Today’s #100PENMember is the truly inspirational Mexican journalist and human rights activist Lydia Cacho Ribeiro.
Cacho is famous for investigating violence against women and children, informed by her feminism and her desire to make Mexico a better, safer place to live.
Her work is enormously dangerous, often operating at the intersections between Mexican politics and big business and the exploitative power of the cartels, which reach beyond the drugs wars into political corruption, people trafficking and even paedophilia.
Her first book Los Demonios del Eden (Demons of Eden, 2005) uncovered a child pornography and prostitution ring in Puebla, involving high-ranking local politicians and businessmen. After its release, police drove miles from Puebla to Cancun to arrest her for defamation and hinted at a plan to rape her whilst in custody. Local police colluded with politicians involved in the case in an attempt to silence and intimidate Robeiro with a series of arrests and even an attempt on her life as she awaited her call to testify at the trial of the men involved. She was advised by the UN Human Rights Council to leave Mexico for her own safety.
PEN America wrote to the Mexican government in 2009 to express their concern about harassment of Cacho by armed men parked outside her home. They demanded that crimes of harassment against journalists be made a federal offence and that Cacho’s case be fully investigated. In the same year, the Inter-America Commission on Human Rights also intervened, asking the Mexican government to take precautionary measures to protect her. According to Article 19, insufficient action was taken by the Mexican authorities to address either of these concerns.
Undeterred by continuous threats to her life and freedom, Cacho continued to investigate and to publish other stories, from the hundreds of femicides in Ciudad Juárez to child slavery and prostitution involving some of Mexico’s most powerful politicians and business leaders.
In a piece for PEN International’s website in 2019, Cacho wrote that ‘I write for others, I write for myself, I write to record that life counts.

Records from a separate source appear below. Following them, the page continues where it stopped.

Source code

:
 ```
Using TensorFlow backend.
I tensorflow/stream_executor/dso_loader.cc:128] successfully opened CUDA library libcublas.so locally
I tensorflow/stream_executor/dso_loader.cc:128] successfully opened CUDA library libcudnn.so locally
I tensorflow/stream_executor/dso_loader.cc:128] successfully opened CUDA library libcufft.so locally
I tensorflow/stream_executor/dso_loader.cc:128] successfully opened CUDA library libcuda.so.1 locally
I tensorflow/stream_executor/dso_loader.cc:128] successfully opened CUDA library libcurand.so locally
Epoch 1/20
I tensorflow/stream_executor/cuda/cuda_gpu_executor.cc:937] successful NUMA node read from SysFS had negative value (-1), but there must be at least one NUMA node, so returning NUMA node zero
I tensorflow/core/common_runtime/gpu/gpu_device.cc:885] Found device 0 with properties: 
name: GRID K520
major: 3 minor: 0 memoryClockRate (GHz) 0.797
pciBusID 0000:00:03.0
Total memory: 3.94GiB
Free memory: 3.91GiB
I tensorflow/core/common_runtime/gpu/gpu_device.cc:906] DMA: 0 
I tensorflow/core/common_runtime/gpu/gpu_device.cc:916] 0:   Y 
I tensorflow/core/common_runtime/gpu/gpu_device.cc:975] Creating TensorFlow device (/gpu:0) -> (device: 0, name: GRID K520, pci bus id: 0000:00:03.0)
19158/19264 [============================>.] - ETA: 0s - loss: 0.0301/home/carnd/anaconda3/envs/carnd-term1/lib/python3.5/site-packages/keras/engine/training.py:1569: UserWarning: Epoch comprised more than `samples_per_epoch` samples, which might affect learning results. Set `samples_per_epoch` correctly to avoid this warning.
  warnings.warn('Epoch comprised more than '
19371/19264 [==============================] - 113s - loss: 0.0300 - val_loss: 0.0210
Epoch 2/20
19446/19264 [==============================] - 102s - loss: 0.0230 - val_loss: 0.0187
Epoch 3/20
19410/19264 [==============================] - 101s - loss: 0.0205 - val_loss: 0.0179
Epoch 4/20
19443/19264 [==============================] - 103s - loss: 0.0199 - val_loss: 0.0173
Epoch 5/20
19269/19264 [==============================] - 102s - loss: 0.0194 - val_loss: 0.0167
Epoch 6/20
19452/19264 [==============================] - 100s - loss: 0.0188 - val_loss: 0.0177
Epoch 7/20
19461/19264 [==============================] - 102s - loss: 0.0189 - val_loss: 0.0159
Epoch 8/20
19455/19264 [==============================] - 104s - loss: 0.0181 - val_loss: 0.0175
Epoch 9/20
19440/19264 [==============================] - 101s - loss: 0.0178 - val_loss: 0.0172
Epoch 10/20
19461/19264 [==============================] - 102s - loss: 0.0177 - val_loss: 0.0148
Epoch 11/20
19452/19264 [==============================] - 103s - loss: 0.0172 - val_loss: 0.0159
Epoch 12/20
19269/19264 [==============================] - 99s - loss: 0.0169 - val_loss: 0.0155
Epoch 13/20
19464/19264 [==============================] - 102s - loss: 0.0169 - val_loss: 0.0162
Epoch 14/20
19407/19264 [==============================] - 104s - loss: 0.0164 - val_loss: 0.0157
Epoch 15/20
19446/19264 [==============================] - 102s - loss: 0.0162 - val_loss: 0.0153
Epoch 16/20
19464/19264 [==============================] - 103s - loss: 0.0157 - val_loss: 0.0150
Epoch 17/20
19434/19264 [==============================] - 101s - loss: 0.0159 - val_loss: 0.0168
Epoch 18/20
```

I don’t want to lose my head.’
In the piece, she speaks of her daily life, as she deals with the constant threats to her life from powerful people whose misdeeds she has exposed. She speaks about her kidnap and torture, about her therapy and the coping techniques she has developed in a life under constant threat: ‘That’s what I do each time a new death threat arrives. I denounce and then I continue my life, ratcheting up my defences, and I continue writing, which is the same as to continue living.’
Writing for PEN Transmissions of the death of her friend and colleague Rubén Espinosa, she writes: ‘Only those who live under death threats know how the clock marks the hours differently. Not only does it imply living with fear, but it also goads the spirit of self-censorship that makes us ask: Is it worth it? Is exposing yet another atrocity in a country of despicable leaders really worth the risk? I can only answer that it is always worth telling the truth, always worth fighting against ignominy and trying to build a country in which it is worth growing up, living, loving.’

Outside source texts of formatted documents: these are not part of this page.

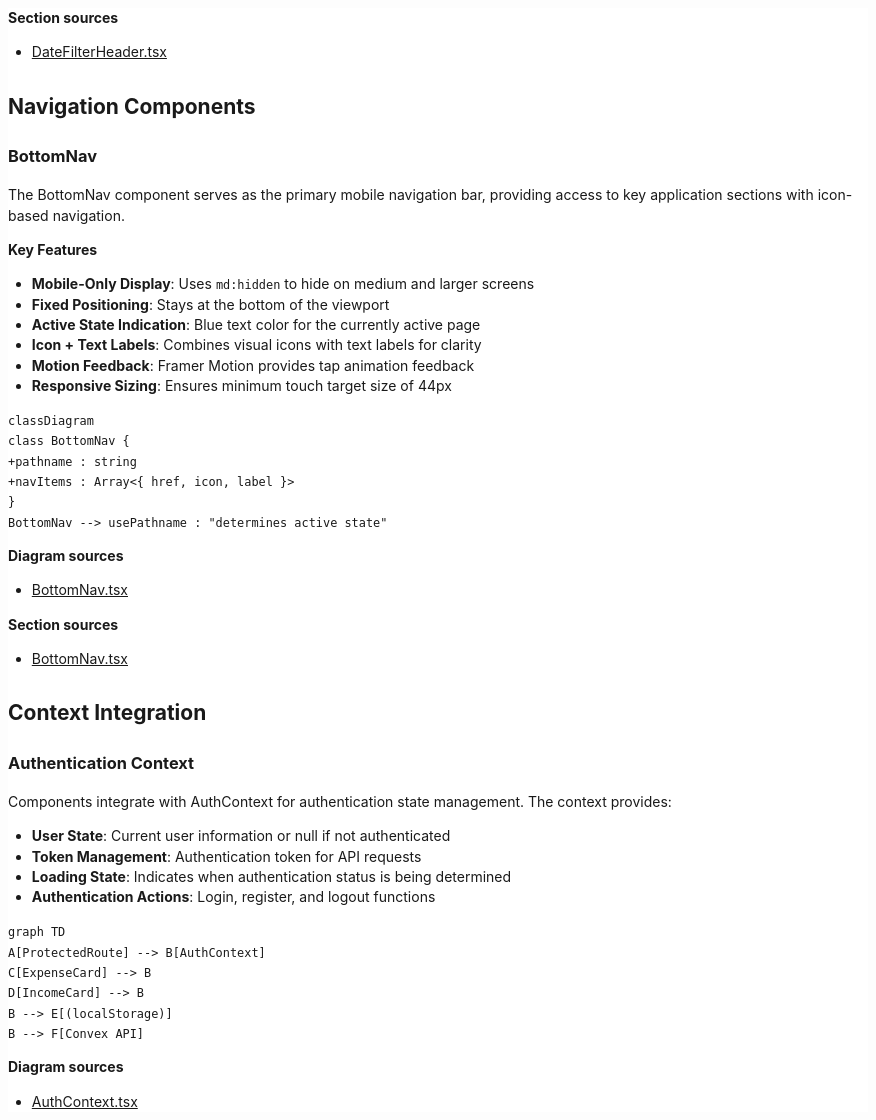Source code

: **Section sources**
- [DateFilterHeader.tsx](file://src/components/DateFilterHeader.tsx#L1-L49)

## Navigation Components

### BottomNav
The BottomNav component serves as the primary mobile navigation bar, providing access to key application sections with icon-based navigation.

**Key Features**
- **Mobile-Only Display**: Uses `md:hidden` to hide on medium and larger screens
- **Fixed Positioning**: Stays at the bottom of the viewport
- **Active State Indication**: Blue text color for the currently active page
- **Icon + Text Labels**: Combines visual icons with text labels for clarity
- **Motion Feedback**: Framer Motion provides tap animation feedback
- **Responsive Sizing**: Ensures minimum touch target size of 44px

```mermaid
classDiagram
class BottomNav {
+pathname : string
+navItems : Array<{ href, icon, label }>
}
BottomNav --> usePathname : "determines active state"
```

**Diagram sources**
- [BottomNav.tsx](file://src/components/BottomNav.tsx#L1-L58)

**Section sources**
- [BottomNav.tsx](file://src/components/BottomNav.tsx#L1-L58)

## Context Integration

### Authentication Context
Components integrate with AuthContext for authentication state management. The context provides:
- **User State**: Current user information or null if not authenticated
- **Token Management**: Authentication token for API requests
- **Loading State**: Indicates when authentication status is being determined
- **Authentication Actions**: Login, register, and logout functions

```mermaid
graph TD
A[ProtectedRoute] --> B[AuthContext]
C[ExpenseCard] --> B
D[IncomeCard] --> B
B --> E[(localStorage)]
B --> F[Convex API]
```

**Diagram sources**
- [AuthContext.tsx](file://src/contexts/AuthContext.tsx#L1-L95)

Mexico is one of the most dangerous places in the world to be a journalist, with 100 journalists murdered between 2000-18. Leopoldo Maldonado, deputy director of Article 19 in Mexico described the Mexican state as ‘like a mafia, which acts to protect its own, to persecute those telling the truth, to persecute those who search for justice and to defend human rights through journalism.’

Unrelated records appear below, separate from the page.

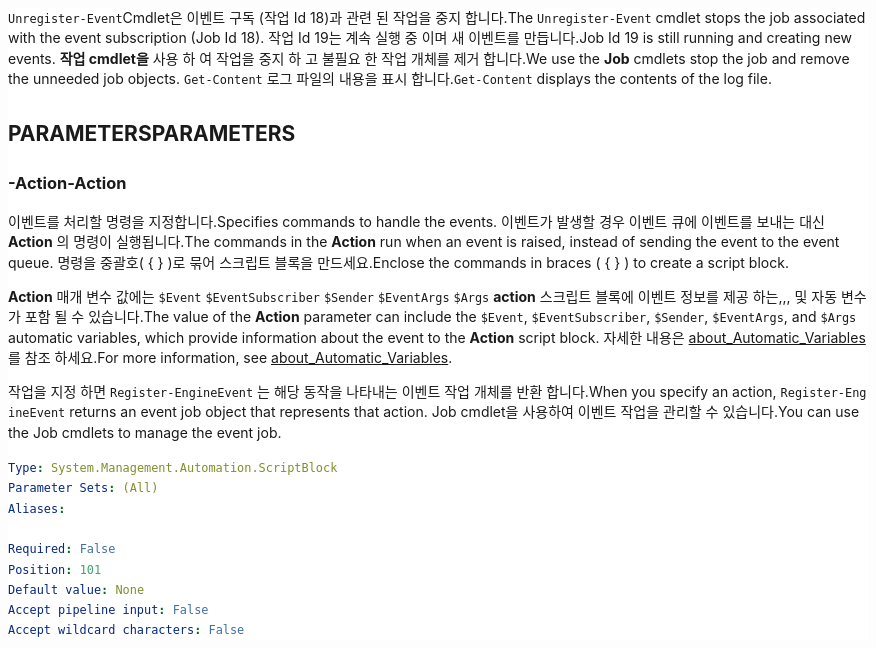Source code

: <span data-ttu-id="a3b86-140">`Unregister-Event`Cmdlet은 이벤트 구독 (작업 Id 18)과 관련 된 작업을 중지 합니다.</span><span class="sxs-lookup"><span data-stu-id="a3b86-140">The `Unregister-Event` cmdlet stops the job associated with the event subscription (Job Id 18).</span></span> <span data-ttu-id="a3b86-141">작업 Id 19는 계속 실행 중 이며 새 이벤트를 만듭니다.</span><span class="sxs-lookup"><span data-stu-id="a3b86-141">Job Id 19 is still running and creating new events.</span></span> <span data-ttu-id="a3b86-142">**작업 cmdlet을** 사용 하 여 작업을 중지 하 고 불필요 한 작업 개체를 제거 합니다.</span><span class="sxs-lookup"><span data-stu-id="a3b86-142">We use the **Job** cmdlets stop the job and remove the unneeded job objects.</span></span> <span data-ttu-id="a3b86-143">`Get-Content` 로그 파일의 내용을 표시 합니다.</span><span class="sxs-lookup"><span data-stu-id="a3b86-143">`Get-Content` displays the contents of the log file.</span></span>

## <span data-ttu-id="a3b86-144">PARAMETERS</span><span class="sxs-lookup"><span data-stu-id="a3b86-144">PARAMETERS</span></span>

### <span data-ttu-id="a3b86-145">-Action</span><span class="sxs-lookup"><span data-stu-id="a3b86-145">-Action</span></span>

<span data-ttu-id="a3b86-146">이벤트를 처리할 명령을 지정합니다.</span><span class="sxs-lookup"><span data-stu-id="a3b86-146">Specifies commands to handle the events.</span></span> <span data-ttu-id="a3b86-147">이벤트가 발생할 경우 이벤트 큐에 이벤트를 보내는 대신 **Action** 의 명령이 실행됩니다.</span><span class="sxs-lookup"><span data-stu-id="a3b86-147">The commands in the **Action** run when an event is raised, instead of sending the event to the event queue.</span></span> <span data-ttu-id="a3b86-148">명령을 중괄호( { } )로 묶어 스크립트 블록을 만드세요.</span><span class="sxs-lookup"><span data-stu-id="a3b86-148">Enclose the commands in braces ( { } ) to create a script block.</span></span>

<span data-ttu-id="a3b86-149">**Action** 매개 변수 값에는 `$Event` `$EventSubscriber` `$Sender` `$EventArgs` `$Args` **action** 스크립트 블록에 이벤트 정보를 제공 하는,,, 및 자동 변수가 포함 될 수 있습니다.</span><span class="sxs-lookup"><span data-stu-id="a3b86-149">The value of the **Action** parameter can include the `$Event`, `$EventSubscriber`, `$Sender`, `$EventArgs`, and `$Args` automatic variables, which provide information about the event to the **Action** script block.</span></span> <span data-ttu-id="a3b86-150">자세한 내용은 [about_Automatic_Variables](../Microsoft.PowerShell.Core/About/about_Automatic_Variables.md)를 참조 하세요.</span><span class="sxs-lookup"><span data-stu-id="a3b86-150">For more information, see [about_Automatic_Variables](../Microsoft.PowerShell.Core/About/about_Automatic_Variables.md).</span></span>

<span data-ttu-id="a3b86-151">작업을 지정 하면 `Register-EngineEvent` 는 해당 동작을 나타내는 이벤트 작업 개체를 반환 합니다.</span><span class="sxs-lookup"><span data-stu-id="a3b86-151">When you specify an action, `Register-EngineEvent` returns an event job object that represents that action.</span></span> <span data-ttu-id="a3b86-152">Job cmdlet을 사용하여 이벤트 작업을 관리할 수 있습니다.</span><span class="sxs-lookup"><span data-stu-id="a3b86-152">You can use the Job cmdlets to manage the event job.</span></span>

```yaml
Type: System.Management.Automation.ScriptBlock
Parameter Sets: (All)
Aliases:

Required: False
Position: 101
Default value: None
Accept pipeline input: False
Accept wildcard characters: False
```
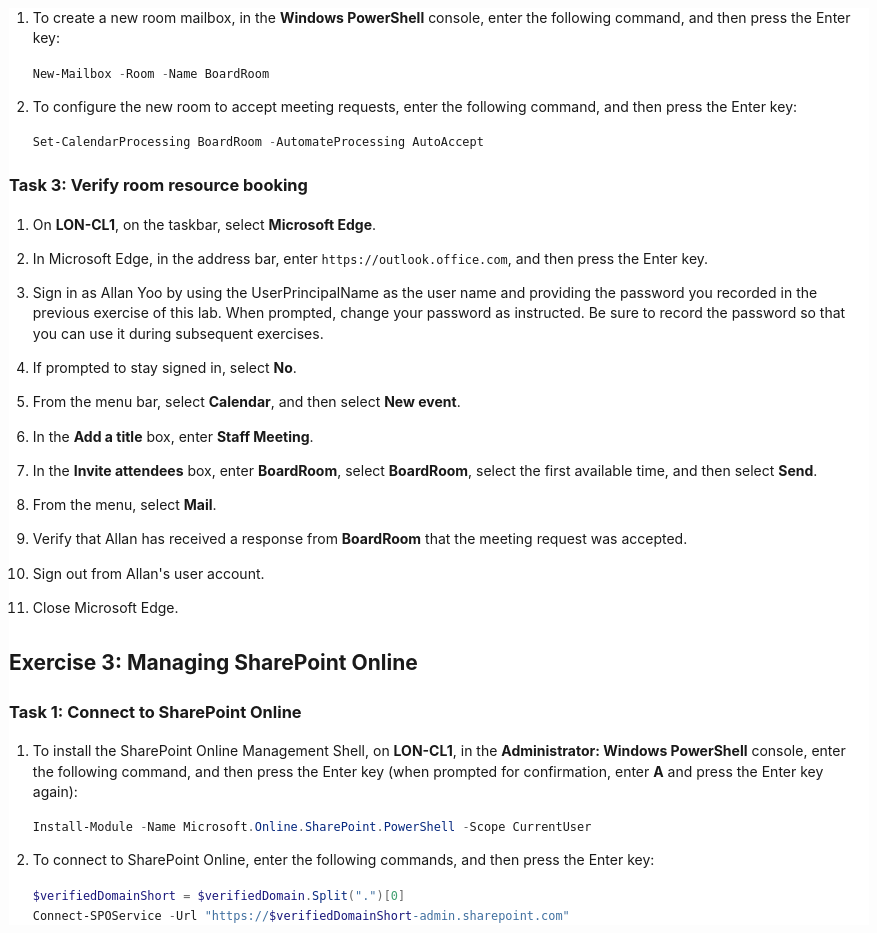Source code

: 1. To create a new room mailbox, in the **Windows PowerShell** console, enter the following command, and then press the Enter key:

   ```powershell
   New-Mailbox -Room -Name BoardRoom
   ```

1. To configure the new room to accept meeting requests, enter the following command, and then press the Enter key:

   ```powershell
   Set-CalendarProcessing BoardRoom -AutomateProcessing AutoAccept
   ```

### Task 3: Verify room resource booking

1. On **LON-CL1**, on the taskbar, select **Microsoft Edge**.

1. In Microsoft Edge, in the address bar, enter `https://outlook.office.com`, and then press the Enter key.

1. Sign in as Allan Yoo by using the UserPrincipalName as the user name and providing the password you recorded in the previous exercise of this lab. When prompted, change your password as instructed. Be sure to record the password so that you can use it during subsequent exercises.

1. If prompted to stay signed in, select **No**.

1. From the menu bar, select **Calendar**, and then select **New event**.

1. In the **Add a title** box, enter **Staff Meeting**.

1. In the **Invite attendees** box, enter **BoardRoom**, select **BoardRoom**, select the first available time, and then select **Send**.

1. From the menu, select **Mail**.

1. Verify that Allan has received a response from **BoardRoom** that the meeting request was accepted.

1. Sign out from Allan's user account.

1. Close Microsoft Edge.

## Exercise 3: Managing SharePoint Online

### Task 1: Connect to SharePoint Online

1. To install the SharePoint Online Management Shell, on **LON-CL1**, in the **Administrator: Windows PowerShell** console, enter the following command, and then press the Enter key (when prompted for confirmation, enter **A** and press the Enter key again):

   ```powershell  
   Install-Module -Name Microsoft.Online.SharePoint.PowerShell -Scope CurrentUser
   ```

1. To connect to SharePoint Online, enter the following commands, and then press the Enter key:

   ```powershell
   $verifiedDomainShort = $verifiedDomain.Split(".")[0]
   Connect-SPOService -Url "https://$verifiedDomainShort-admin.sharepoint.com"
   ```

PEN are also active in defending journalists and in liaising with the Mexican authorities on their behalf. Jennifer Clement, President of PEN International and former President of PEN Mexico, made it her top priority when in charge of PEN Mexico. She explained that: ‘the problem is that nobody who has killed a journalist is in jail for killing a journalist. This is a terrible problem. The other problem is that to kill a journalist continues to be a state crime. That must be changed to a federal crime, because criminal organizations have infiltrated the local governments, which makes it very hard for the local governments to police themselves. Killing a journalist has to be a federal crime so that it’s a more serious crime.’
Cacho is the co-founder of the Network of Journalists from Mexico, Central America and the Caribbean as well as a Goodwill Ambassador for the UN Office on Drugs and Crime. In 2012 she contributed to PEN’s Write Against Impunity Campaign. She received the 2008 Tucholsky Prize from Swedish PEN and the 2009 One Humanity Award from Canadian PEN and is an honorary member of Scottish PEN.
In recognition of her bravery and the importance of her work, she has been awarded the Don Sergio Méndez Arceo National Human Rights Prize, Amnesty International’s Ginetta Sagann Prize, UNESCO’s Guillermo Cano Prize for freedom of Expression and the PEN Pinter Prize for an International Writer of Courage.